[SHORT EXERCISE 1]
Rewrite the passage on Richard Davies Ireland from "Ireland emigrated to" to "Counsel in 1863.", using "miners" in place of "rioters".
[SHORT EXERCISE 2]
Carry on the passage on Richard Davies Ireland after its last sentence.

Richard Davies Ireland  (27 October 1815 – 11 January 1877) was an Australian politician, a member of the Victorian Legislative Assembly and Attorney-General.

Ireland was born in Galway, educated at Trinity College Dublin (B.A., 1837) and was called to the Irish bar in 1838.

Ireland emigrated to Victoria in 1852, and was called to the local bar in the following year. His brilliant and gratuitous defence of the Ballarat rioters brought him enormous popularity, and he was elected to represent Castlemaine Boroughs in the Assembly in 1857, and was appointed Solicitor-General in March 1858 in the John O'Shanassy Ministry, retiring with his colleagues in October 1859, when he was returned for Maryborough. He was appointed Queen's Counsel in 1863.

Ireland joined the Richard Heales Administration as Attorney-General in November 1860, but resigned in July 1861, four months before the fall of the Ministry. When the O'Shanassy Ministry, which succeeded, came in November, Ireland again became Attorney-General, retiring with his colleagues in June 1863, he did not again hold office. Ireland represented Villiers and Heytesbury from August 1861 until resigning in April 1864, he then represented Kilmore from February 1866 to December 1867.

[DATA]
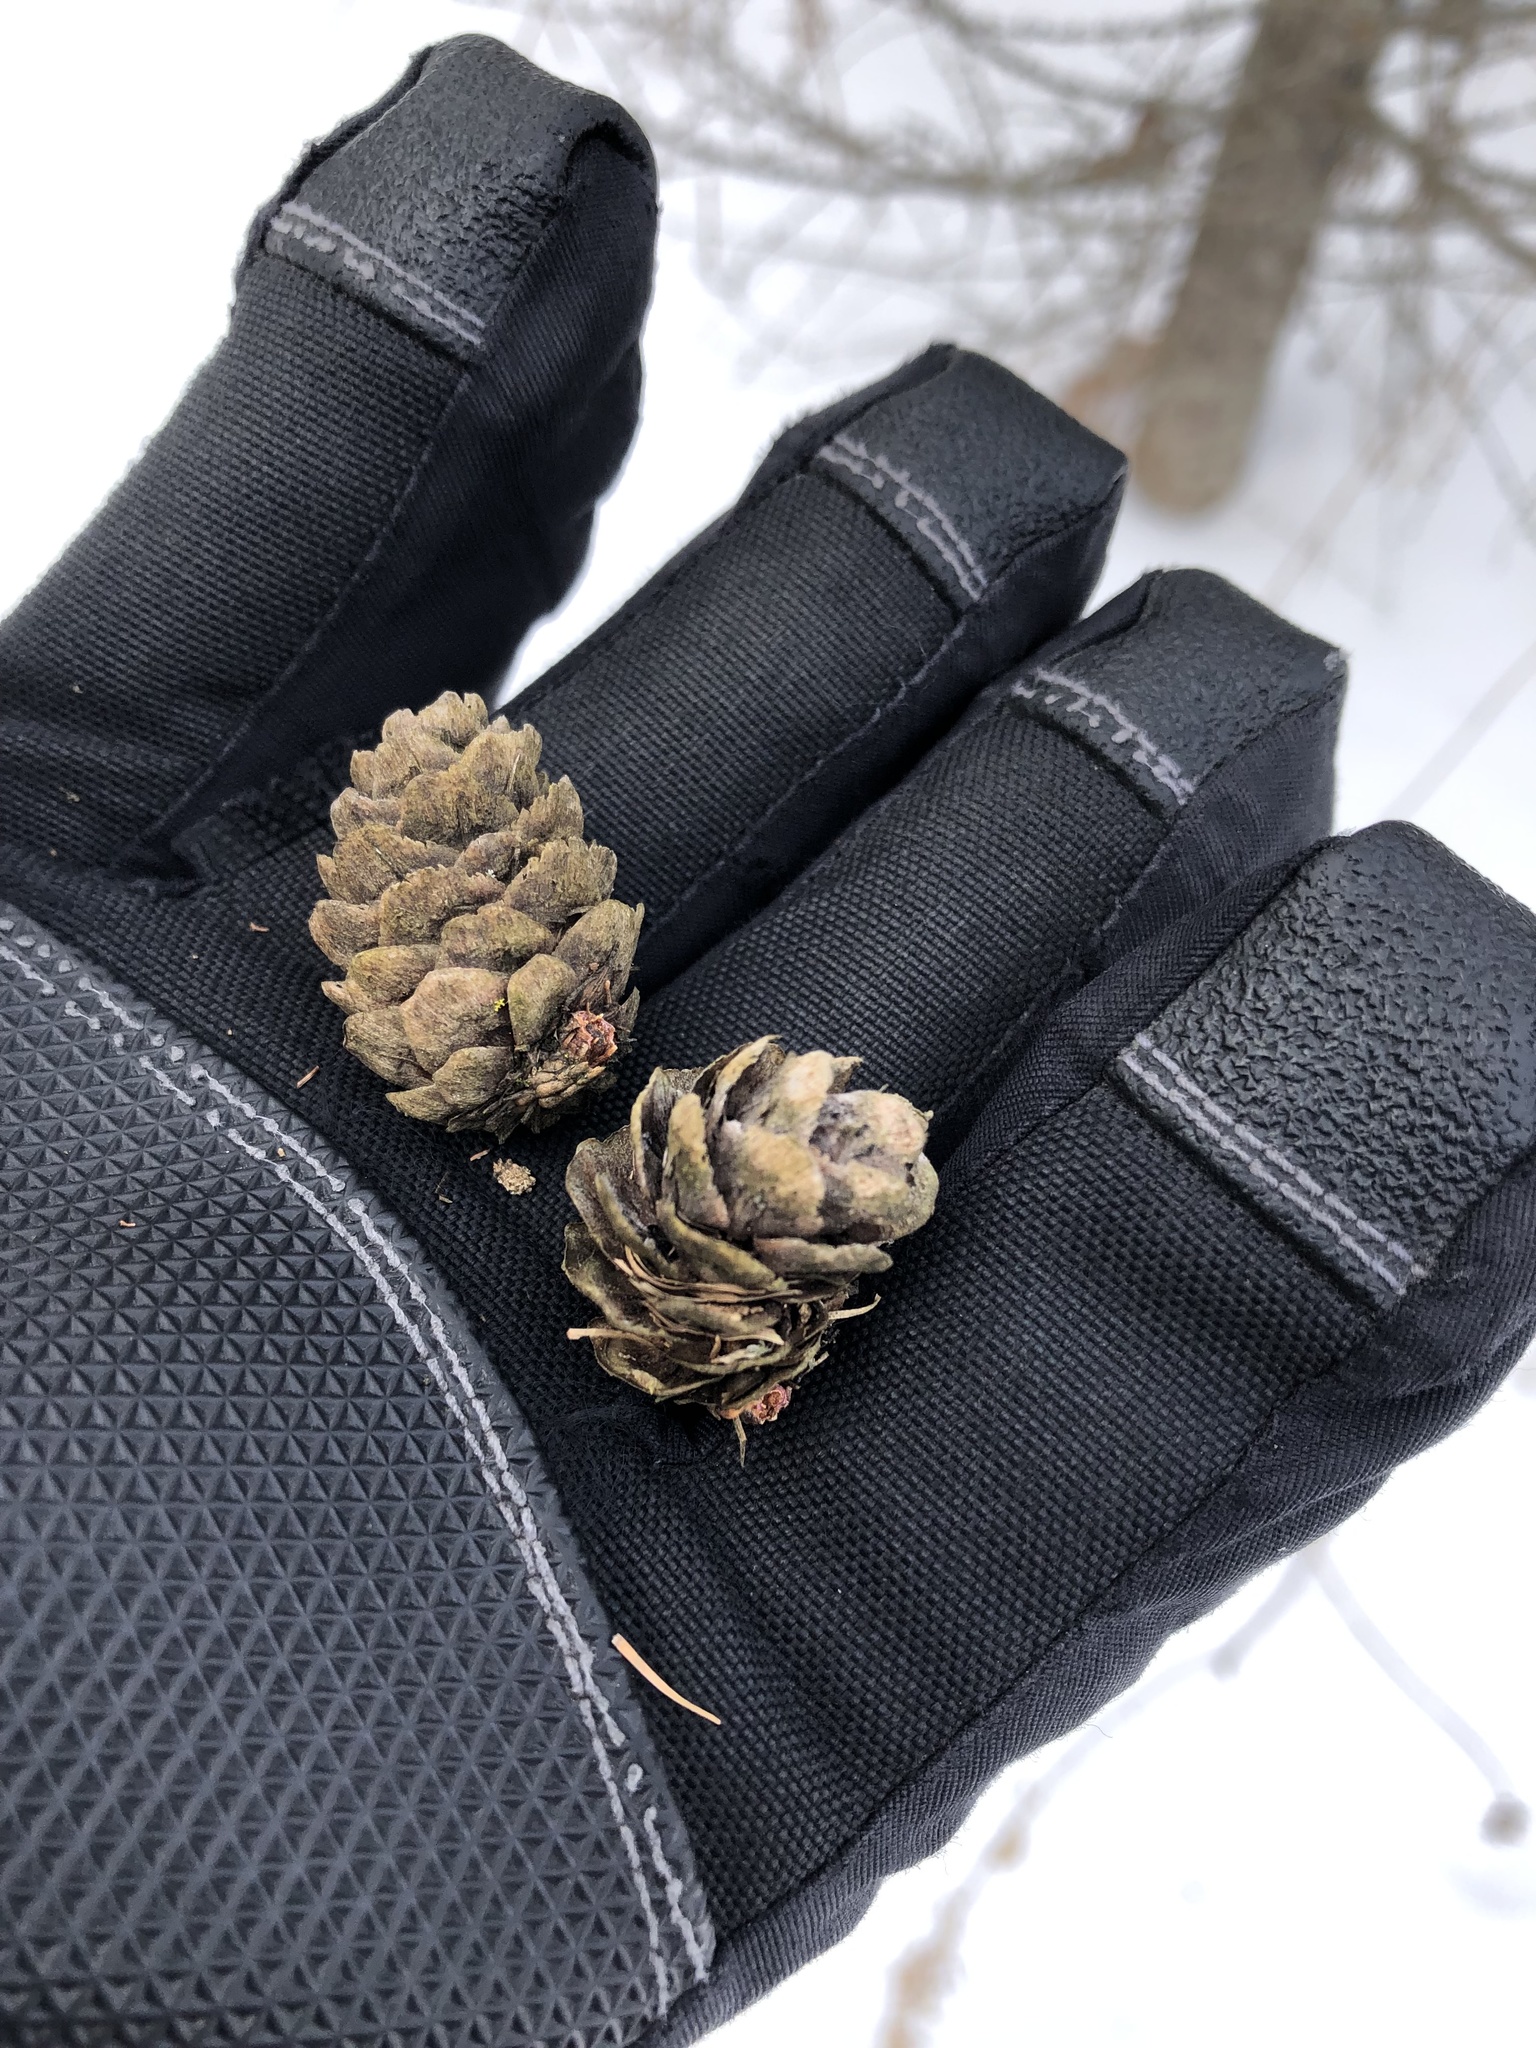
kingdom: Plantae
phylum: Tracheophyta
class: Pinopsida
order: Pinales
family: Pinaceae
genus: Larix
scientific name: Larix decidua
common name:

[RIGHT ANSWER 1]
Ireland emigrated to Victoria in 1852, and was called to the local bar in the following year. His brilliant and gratuitous defence of the Ballarat miners brought him enormous popularity, and he was elected to represent Castlemaine Boroughs in the Assembly in 1857, and was appointed Solicitor-General in March 1858 in the John O'Shanassy Ministry, retiring with his colleagues in October 1859, when he was returned for Maryborough. He was appointed Queen's Counsel in 1863.

[RIGHT ANSWER 2]
Ireland died in South Yarra, Melbourne on 11 January 1877; his wife Sophia Mary, née Carr predeceased him. Sophia's sister, Selina, was married to Henry Samuel Chapman. Ireland's daughter Harriet married John F. M. Fraser (son of the Hon. Thomas Fraser), who was appointed Q.C. in New Zealand in 1910.

References

External links
 (Obituary)

1816 births
1877 deaths
Members of the Victorian Legislative Assembly
People from Galway (city)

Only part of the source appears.